Before copying, remove every picture, and then repeat all entries below precisely as written.

RECORDS FOR THIS TASK below:

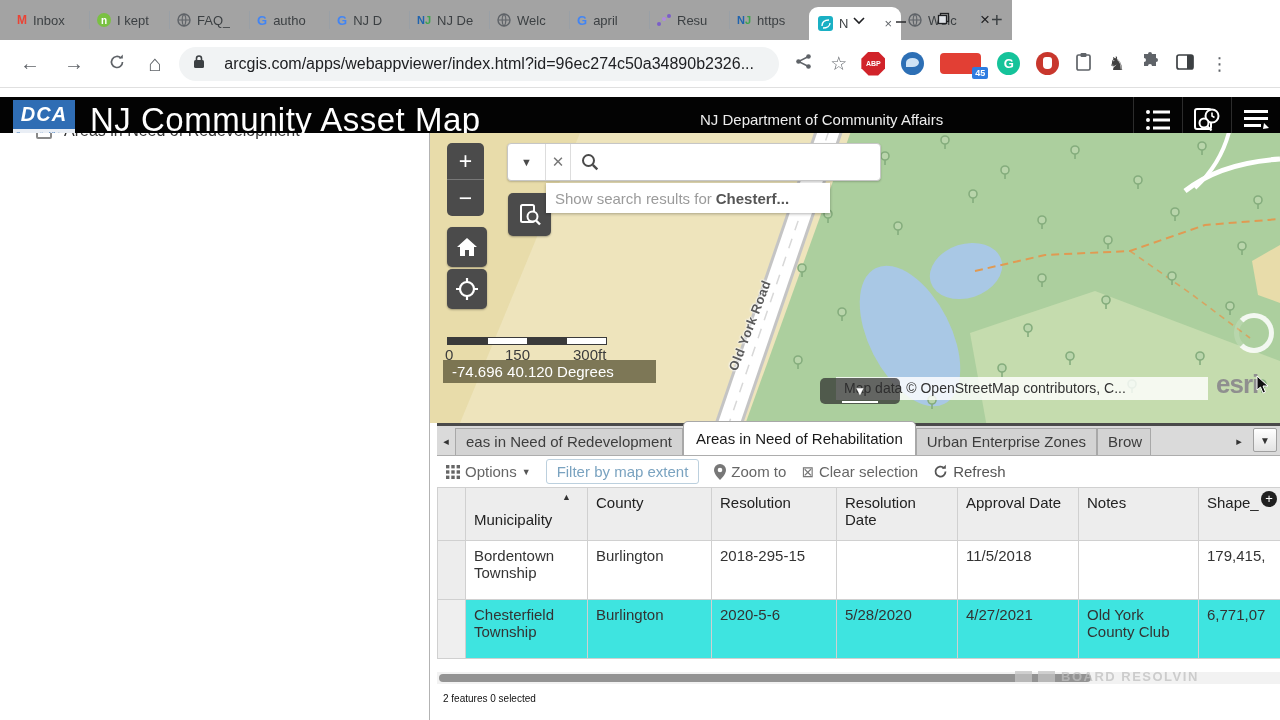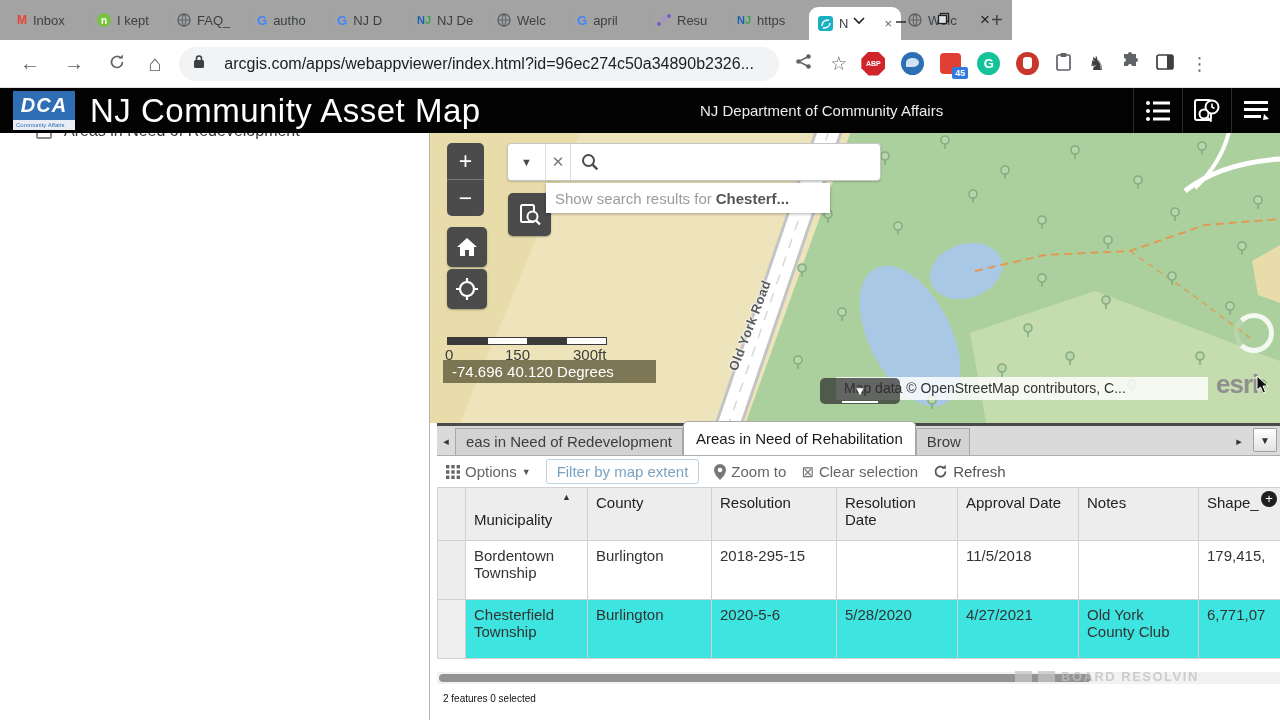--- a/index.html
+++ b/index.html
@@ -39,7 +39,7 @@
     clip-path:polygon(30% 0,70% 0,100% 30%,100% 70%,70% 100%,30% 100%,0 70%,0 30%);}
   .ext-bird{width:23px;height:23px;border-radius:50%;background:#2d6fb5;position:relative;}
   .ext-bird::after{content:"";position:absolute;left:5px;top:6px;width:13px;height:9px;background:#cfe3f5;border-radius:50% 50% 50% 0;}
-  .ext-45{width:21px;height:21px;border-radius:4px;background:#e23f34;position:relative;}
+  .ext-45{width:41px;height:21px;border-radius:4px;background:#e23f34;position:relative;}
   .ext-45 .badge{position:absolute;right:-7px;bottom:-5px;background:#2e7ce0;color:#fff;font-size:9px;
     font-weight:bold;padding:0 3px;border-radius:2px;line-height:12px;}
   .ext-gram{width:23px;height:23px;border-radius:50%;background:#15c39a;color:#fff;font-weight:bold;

End of RECORDS FOR THIS TASK.

§ **EXERCISE OUTPUT**:
--- a/index.html
+++ b/index.html
@@ -39,7 +39,7 @@
     clip-path:polygon(30% 0,70% 0,100% 30%,100% 70%,70% 100%,30% 100%,0 70%,0 30%);}
   .ext-bird{width:23px;height:23px;border-radius:50%;background:#2d6fb5;position:relative;}
   .ext-bird::after{content:"";position:absolute;left:5px;top:6px;width:13px;height:9px;background:#cfe3f5;border-radius:50% 50% 50% 0;}
-  .ext-45{width:21px;height:21px;border-radius:4px;background:#e23f34;position:relative;}
+  .ext-45{width:41px;height:21px;border-radius:4px;background:#e23f34;position:relative;}
   .ext-45 .badge{position:absolute;right:-7px;bottom:-5px;background:#2e7ce0;color:#fff;font-size:9px;
     font-weight:bold;padding:0 3px;border-radius:2px;line-height:12px;}
   .ext-gram{width:23px;height:23px;border-radius:50%;background:#15c39a;color:#fff;font-weight:bold;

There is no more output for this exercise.